### Assignment
Gather the lines below that include the string "bits", copying each in full.

##### Task input #####

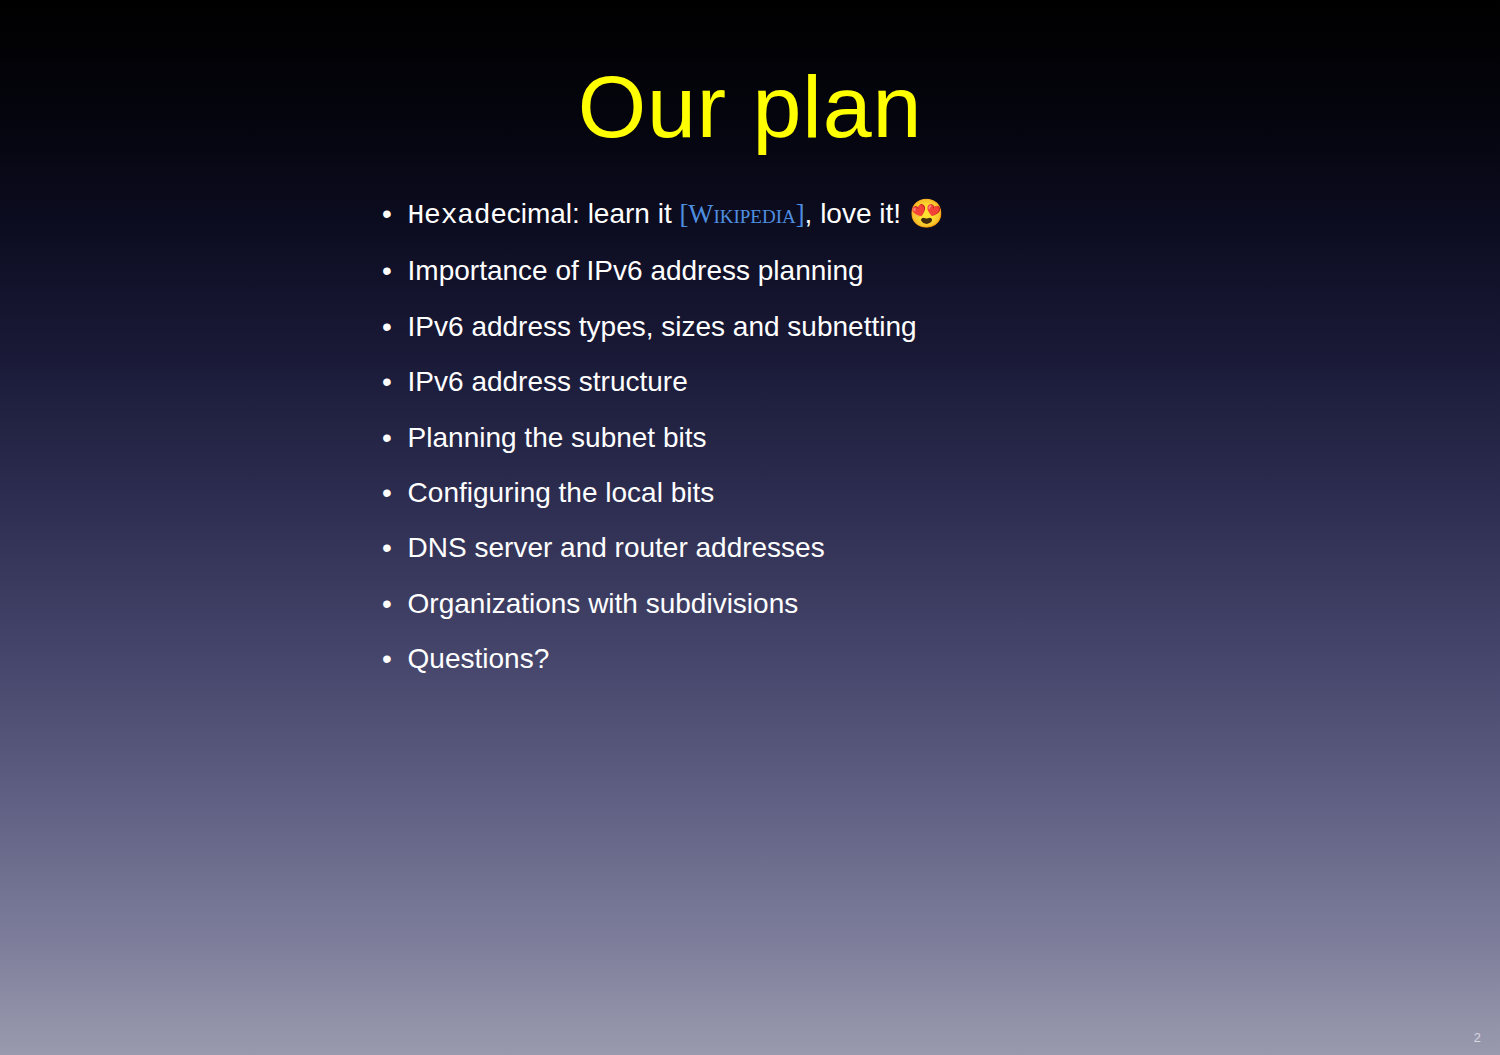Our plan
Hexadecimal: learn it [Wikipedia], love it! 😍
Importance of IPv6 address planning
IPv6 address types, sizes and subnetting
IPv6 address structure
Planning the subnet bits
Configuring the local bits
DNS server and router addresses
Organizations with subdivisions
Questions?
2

#####

### Solution for this task
Planning the subnet bits
Configuring the local bits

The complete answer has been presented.